У русских есть более бережное, страшливое отношение к темам: и от этого вся их работа, даже плохонькая, получает лучший тон. Написав такой труд, как мопассановская «Une vie», Русский ничего бы более не написал, сгорел бы за работой тома в три-четыре, изнурился бы, может быть спился бы, но не перешел к другим легким эскизам, как перешел Мопассан. В конце концов в голове стучит мысль: «кто же написал «Une vie», Жанна или Жюльен, человек одного типа или Другого типа?» Ответ прет из вас: «Конечно — Жюльен! Жанна умерла бы над темою, изложив свою грустную повесть. Но с Жюльена скатывается все, как с гуся вода»… Оттого и перешел к новым темам. Но судьба Жанны, рассказанная Жюльеном, не может не сопровождаться только деланным состраданием. И роман не может сопровождаться впечатлением.
«Хижина дяди Тома» Бичер-Стоу произвела переворот, вызвала волнение в цивилизованном мире.
Но «Une vie»?.. Ее прочли, восхитились, и — только. Для такой книги или вернее такой темы — это слишком мало и даже ничтожно. Можно сказать, успеха не было. Были только читатели.

★ ★ ★ ★ ★

Задание:
Ответьте на вопросы по фрагменту о романе «Une vie».
(a) Кого из двух персонажей фрагмент называет тем, кто написал «Une vie»?
(b) Что, согласно фрагменту, вызвала «Хижина дяди Тома»?
(c) Что, по словам фрагмента, было у «Une vie» вместо успеха?
Приведенные далее строки не имеют отношения к фрагменту.

Предоставленные данные:

★ ★ ★ ★ ★

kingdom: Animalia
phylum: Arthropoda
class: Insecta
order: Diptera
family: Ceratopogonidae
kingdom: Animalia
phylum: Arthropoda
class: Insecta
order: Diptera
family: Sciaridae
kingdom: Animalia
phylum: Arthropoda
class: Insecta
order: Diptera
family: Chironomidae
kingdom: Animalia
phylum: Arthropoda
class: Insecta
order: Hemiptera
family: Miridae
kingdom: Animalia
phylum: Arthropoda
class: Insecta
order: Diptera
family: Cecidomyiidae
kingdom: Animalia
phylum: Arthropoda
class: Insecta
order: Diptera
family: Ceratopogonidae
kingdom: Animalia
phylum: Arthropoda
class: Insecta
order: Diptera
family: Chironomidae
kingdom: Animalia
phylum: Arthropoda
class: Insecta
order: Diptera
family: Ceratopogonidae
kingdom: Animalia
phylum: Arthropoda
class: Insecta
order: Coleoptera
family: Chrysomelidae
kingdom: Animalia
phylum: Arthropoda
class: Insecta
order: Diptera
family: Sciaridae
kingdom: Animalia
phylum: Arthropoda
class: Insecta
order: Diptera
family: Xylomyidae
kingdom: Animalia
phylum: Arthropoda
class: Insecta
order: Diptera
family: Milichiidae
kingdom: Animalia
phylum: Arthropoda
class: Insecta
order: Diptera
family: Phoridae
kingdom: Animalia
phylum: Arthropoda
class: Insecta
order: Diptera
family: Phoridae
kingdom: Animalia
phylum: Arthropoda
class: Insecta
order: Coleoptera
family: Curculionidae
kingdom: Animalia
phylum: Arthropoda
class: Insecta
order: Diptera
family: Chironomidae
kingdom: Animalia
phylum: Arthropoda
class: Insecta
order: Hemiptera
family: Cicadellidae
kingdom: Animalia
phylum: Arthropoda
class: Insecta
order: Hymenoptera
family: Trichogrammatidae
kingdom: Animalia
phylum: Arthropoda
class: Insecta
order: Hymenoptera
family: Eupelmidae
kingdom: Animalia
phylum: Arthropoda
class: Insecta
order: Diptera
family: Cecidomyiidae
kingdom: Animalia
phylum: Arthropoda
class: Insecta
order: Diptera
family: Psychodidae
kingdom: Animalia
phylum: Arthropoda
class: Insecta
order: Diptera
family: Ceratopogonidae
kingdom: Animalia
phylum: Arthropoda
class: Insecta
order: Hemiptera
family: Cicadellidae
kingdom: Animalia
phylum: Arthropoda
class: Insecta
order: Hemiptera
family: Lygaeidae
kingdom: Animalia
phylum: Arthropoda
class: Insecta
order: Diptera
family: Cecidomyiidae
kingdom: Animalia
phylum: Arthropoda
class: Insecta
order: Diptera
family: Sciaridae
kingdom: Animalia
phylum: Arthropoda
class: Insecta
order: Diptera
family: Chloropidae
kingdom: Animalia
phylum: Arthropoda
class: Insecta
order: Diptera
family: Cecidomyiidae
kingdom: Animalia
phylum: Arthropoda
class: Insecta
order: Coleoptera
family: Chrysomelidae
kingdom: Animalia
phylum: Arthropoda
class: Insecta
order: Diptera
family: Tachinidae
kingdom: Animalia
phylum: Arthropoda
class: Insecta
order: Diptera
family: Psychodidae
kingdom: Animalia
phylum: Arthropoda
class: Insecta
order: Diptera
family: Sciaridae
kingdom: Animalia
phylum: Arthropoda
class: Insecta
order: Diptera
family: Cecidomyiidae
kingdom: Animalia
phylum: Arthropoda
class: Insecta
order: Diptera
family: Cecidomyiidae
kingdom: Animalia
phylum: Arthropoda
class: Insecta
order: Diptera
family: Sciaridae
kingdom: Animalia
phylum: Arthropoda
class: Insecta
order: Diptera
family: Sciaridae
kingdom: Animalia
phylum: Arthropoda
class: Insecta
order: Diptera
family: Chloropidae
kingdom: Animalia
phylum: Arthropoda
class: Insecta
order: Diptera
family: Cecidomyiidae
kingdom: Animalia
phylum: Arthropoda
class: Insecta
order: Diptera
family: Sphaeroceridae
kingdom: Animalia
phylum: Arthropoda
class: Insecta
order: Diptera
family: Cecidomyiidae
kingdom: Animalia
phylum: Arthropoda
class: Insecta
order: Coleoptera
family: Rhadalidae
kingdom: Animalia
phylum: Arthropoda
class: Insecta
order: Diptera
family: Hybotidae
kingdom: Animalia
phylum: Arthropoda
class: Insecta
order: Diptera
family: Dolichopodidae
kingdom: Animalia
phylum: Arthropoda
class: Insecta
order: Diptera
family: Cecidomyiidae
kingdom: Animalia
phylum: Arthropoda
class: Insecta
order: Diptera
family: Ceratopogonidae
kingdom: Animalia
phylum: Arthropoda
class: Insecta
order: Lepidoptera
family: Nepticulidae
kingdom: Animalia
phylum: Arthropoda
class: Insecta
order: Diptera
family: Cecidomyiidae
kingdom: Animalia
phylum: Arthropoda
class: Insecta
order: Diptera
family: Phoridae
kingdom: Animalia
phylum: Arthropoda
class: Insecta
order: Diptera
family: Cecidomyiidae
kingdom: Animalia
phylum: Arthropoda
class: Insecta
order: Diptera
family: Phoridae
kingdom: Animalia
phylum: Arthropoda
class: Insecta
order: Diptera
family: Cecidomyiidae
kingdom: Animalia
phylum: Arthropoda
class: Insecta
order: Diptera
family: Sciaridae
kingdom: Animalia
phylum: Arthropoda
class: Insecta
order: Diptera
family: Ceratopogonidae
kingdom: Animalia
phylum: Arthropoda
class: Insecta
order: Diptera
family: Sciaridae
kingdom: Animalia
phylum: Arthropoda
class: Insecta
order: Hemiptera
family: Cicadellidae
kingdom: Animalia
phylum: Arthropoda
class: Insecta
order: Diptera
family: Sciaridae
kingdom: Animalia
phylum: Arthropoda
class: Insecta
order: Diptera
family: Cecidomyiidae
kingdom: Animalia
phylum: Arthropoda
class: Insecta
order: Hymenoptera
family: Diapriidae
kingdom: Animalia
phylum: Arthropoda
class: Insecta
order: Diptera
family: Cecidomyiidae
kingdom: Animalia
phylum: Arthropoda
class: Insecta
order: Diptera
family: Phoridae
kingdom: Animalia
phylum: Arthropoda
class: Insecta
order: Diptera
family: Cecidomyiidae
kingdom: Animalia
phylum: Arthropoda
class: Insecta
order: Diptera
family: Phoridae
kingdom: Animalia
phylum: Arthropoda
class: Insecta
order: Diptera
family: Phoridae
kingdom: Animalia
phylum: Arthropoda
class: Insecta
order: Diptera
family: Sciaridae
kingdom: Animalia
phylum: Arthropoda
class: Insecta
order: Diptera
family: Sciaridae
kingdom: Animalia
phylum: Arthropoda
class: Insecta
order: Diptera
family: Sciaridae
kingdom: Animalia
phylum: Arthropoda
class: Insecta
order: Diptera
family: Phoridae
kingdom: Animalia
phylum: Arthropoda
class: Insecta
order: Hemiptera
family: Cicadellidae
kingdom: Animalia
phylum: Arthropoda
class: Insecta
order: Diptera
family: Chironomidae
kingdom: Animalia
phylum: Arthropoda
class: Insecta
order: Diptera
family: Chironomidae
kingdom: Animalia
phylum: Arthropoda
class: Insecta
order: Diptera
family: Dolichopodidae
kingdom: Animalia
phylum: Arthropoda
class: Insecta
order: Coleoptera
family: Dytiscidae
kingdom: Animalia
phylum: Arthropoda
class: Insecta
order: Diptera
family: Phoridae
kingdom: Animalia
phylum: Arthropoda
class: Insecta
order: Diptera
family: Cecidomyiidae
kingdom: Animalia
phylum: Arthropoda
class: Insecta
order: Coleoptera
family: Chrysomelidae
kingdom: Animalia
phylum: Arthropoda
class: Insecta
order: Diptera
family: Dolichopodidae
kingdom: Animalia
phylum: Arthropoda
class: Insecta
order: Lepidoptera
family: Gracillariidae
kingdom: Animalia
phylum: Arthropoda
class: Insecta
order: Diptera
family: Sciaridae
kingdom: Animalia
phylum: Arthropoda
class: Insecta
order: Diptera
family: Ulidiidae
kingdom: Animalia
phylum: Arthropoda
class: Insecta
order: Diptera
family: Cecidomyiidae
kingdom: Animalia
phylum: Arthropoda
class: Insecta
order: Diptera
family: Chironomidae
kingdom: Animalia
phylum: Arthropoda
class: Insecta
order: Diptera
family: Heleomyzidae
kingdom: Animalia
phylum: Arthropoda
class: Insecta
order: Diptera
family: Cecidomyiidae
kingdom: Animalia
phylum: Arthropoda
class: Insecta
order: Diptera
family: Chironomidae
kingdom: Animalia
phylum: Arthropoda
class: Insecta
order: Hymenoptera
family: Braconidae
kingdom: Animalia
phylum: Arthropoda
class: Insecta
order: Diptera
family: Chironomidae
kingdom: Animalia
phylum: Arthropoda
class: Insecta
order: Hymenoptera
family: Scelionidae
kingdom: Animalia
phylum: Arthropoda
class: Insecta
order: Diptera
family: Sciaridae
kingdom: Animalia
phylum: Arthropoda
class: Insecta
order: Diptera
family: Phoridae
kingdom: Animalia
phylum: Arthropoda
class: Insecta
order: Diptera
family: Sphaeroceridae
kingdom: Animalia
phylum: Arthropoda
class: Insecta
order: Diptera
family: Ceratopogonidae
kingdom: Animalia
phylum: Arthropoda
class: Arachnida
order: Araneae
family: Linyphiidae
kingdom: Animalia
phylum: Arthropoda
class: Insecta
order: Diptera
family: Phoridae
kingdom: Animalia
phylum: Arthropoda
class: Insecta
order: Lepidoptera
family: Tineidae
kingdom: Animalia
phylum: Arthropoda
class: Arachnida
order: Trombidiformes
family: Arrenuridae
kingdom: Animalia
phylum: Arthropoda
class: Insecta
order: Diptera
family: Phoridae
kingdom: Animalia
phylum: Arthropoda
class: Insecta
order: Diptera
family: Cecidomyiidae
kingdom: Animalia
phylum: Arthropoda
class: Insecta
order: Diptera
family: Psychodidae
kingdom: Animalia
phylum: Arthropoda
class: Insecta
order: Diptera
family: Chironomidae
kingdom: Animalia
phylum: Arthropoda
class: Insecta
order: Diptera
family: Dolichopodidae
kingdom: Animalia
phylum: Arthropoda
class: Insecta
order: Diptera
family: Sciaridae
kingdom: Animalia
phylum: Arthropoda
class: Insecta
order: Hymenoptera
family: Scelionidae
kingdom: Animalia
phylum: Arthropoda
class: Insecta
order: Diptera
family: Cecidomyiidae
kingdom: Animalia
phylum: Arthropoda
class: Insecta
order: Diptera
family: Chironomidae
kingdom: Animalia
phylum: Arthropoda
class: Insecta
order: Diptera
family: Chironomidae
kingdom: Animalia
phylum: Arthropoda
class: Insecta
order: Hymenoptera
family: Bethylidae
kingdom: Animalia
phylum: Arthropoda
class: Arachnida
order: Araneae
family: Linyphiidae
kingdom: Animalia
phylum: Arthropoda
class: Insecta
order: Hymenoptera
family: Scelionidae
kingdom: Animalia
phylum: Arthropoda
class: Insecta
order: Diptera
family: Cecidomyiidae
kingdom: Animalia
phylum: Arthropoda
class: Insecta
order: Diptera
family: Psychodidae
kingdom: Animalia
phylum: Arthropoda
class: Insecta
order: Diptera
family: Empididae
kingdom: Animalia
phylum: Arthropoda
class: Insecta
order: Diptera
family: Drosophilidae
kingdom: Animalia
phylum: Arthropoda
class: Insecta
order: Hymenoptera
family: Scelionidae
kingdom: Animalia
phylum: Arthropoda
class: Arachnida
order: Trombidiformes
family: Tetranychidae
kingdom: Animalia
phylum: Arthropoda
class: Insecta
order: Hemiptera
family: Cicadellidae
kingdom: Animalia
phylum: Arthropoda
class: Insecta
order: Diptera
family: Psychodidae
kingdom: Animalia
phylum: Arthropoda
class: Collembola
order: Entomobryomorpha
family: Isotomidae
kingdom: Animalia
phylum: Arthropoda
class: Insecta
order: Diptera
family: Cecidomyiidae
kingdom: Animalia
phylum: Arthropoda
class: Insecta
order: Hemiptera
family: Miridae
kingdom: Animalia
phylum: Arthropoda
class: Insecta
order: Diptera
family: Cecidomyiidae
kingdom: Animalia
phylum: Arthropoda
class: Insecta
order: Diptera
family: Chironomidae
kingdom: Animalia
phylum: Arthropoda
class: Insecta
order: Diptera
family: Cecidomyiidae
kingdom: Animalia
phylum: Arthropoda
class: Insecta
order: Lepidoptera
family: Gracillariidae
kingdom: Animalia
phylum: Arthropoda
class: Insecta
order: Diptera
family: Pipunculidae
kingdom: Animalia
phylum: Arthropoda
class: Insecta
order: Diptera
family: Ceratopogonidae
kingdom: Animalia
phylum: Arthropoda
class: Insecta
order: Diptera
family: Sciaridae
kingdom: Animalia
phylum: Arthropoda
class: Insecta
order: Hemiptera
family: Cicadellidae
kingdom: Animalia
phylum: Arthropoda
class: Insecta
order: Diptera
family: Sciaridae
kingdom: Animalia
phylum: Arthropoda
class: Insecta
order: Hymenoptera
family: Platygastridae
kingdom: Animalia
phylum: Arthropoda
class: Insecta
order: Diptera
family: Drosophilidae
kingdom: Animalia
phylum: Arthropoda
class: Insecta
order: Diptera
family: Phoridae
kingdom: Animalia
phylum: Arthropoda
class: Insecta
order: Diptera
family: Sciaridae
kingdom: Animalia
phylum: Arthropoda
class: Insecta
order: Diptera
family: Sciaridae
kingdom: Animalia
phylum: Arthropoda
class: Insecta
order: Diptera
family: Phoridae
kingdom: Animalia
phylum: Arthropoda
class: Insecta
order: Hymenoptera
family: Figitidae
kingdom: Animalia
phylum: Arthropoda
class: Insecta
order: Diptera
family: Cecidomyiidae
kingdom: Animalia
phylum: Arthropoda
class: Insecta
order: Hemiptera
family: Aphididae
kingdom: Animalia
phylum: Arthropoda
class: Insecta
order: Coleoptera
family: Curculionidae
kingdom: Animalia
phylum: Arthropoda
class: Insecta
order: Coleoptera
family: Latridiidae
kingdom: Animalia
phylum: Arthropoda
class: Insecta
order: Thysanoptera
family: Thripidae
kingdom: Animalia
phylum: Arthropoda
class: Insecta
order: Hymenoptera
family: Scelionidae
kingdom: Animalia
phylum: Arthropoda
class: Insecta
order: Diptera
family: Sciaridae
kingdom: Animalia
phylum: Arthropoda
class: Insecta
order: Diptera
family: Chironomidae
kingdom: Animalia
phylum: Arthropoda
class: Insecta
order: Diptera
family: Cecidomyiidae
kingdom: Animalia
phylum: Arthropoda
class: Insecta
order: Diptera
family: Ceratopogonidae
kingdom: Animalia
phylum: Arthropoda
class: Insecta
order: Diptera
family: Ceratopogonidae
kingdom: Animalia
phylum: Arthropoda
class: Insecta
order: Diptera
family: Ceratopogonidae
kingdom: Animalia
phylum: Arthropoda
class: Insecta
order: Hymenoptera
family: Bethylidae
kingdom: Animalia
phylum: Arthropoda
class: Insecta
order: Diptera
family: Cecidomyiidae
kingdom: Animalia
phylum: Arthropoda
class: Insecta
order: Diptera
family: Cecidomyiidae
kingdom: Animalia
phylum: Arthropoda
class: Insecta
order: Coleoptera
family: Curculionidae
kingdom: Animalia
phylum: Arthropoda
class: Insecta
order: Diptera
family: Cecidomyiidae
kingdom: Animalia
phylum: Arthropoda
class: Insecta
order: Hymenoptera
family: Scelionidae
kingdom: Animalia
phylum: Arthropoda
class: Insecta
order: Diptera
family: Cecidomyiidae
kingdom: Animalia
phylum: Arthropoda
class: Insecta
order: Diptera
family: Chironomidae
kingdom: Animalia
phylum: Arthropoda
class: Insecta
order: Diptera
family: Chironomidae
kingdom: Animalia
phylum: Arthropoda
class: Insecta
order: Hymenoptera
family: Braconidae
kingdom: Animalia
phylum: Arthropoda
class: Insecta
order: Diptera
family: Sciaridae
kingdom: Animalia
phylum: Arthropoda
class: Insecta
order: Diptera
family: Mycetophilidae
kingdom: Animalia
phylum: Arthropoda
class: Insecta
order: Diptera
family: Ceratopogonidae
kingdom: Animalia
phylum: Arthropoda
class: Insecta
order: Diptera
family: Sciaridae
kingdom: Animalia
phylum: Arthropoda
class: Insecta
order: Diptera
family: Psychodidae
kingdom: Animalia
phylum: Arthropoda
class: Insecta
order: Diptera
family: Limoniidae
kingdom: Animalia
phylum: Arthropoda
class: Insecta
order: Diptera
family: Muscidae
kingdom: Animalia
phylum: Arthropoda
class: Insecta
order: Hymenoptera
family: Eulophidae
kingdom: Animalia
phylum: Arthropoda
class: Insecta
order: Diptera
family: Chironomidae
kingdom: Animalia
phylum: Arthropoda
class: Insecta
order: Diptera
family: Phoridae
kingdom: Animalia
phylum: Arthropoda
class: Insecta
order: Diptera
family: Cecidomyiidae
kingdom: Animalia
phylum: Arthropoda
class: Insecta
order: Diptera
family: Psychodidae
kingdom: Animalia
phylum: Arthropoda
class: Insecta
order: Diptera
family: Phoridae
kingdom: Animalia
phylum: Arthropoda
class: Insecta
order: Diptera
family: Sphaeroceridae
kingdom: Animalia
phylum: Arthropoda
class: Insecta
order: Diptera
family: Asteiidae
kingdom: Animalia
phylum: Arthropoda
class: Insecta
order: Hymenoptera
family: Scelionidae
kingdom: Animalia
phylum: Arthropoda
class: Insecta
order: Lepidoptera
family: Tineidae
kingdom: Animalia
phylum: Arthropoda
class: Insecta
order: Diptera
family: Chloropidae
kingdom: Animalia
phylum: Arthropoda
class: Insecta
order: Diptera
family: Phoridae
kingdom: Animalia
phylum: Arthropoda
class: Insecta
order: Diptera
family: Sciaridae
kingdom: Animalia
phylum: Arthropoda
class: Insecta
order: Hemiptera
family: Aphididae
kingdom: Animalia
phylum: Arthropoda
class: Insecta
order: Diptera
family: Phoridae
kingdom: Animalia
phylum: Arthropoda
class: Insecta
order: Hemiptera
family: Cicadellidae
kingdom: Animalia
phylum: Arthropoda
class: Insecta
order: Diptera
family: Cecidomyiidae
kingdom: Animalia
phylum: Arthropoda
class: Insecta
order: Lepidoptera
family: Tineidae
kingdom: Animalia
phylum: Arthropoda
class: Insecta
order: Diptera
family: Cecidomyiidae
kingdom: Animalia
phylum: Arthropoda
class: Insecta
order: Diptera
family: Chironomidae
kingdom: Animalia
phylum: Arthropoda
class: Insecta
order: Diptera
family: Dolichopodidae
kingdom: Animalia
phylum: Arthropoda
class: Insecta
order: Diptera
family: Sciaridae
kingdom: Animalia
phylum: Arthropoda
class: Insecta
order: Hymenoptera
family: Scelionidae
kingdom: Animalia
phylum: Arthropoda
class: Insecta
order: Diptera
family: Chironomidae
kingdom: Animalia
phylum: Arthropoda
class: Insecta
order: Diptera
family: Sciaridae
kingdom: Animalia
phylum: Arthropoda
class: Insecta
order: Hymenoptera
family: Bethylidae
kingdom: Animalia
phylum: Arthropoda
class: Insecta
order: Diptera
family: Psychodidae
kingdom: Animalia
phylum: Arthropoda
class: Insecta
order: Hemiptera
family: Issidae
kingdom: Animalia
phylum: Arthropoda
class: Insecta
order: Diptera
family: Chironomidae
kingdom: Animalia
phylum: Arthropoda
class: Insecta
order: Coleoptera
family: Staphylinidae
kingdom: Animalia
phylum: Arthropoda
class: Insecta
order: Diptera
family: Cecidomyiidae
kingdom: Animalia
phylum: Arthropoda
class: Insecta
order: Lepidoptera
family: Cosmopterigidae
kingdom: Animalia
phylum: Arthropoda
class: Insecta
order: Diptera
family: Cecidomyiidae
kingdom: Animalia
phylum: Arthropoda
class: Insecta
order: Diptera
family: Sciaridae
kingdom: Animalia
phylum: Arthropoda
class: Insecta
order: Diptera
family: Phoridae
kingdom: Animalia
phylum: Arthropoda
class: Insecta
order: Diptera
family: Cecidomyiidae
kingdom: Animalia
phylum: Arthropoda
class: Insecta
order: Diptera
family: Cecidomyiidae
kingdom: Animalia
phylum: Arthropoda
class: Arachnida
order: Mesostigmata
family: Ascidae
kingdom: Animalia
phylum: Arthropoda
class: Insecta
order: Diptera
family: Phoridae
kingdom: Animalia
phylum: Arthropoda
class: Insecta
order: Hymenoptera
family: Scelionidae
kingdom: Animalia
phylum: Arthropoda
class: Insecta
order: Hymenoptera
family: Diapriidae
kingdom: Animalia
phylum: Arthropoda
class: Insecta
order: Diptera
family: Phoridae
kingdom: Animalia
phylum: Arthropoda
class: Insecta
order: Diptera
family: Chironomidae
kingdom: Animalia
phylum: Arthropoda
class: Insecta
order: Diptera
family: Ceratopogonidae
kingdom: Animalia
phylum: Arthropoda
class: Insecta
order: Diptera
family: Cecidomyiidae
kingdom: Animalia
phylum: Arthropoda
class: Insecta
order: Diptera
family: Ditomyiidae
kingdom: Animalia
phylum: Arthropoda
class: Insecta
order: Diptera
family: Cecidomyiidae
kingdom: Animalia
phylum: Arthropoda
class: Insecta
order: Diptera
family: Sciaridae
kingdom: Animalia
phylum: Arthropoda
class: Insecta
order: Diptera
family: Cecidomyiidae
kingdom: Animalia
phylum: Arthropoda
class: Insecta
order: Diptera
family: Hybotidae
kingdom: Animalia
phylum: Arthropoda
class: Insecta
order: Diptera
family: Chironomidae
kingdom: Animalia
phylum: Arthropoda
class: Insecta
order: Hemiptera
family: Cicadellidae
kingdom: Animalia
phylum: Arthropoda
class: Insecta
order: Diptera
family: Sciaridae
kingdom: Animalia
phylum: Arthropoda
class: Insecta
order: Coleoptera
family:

★ ★ ★ ★ ★

Ответ на задание:
(a) Жюльена.
(b) Переворот и волнение в цивилизованном мире.
(c) Только читатели.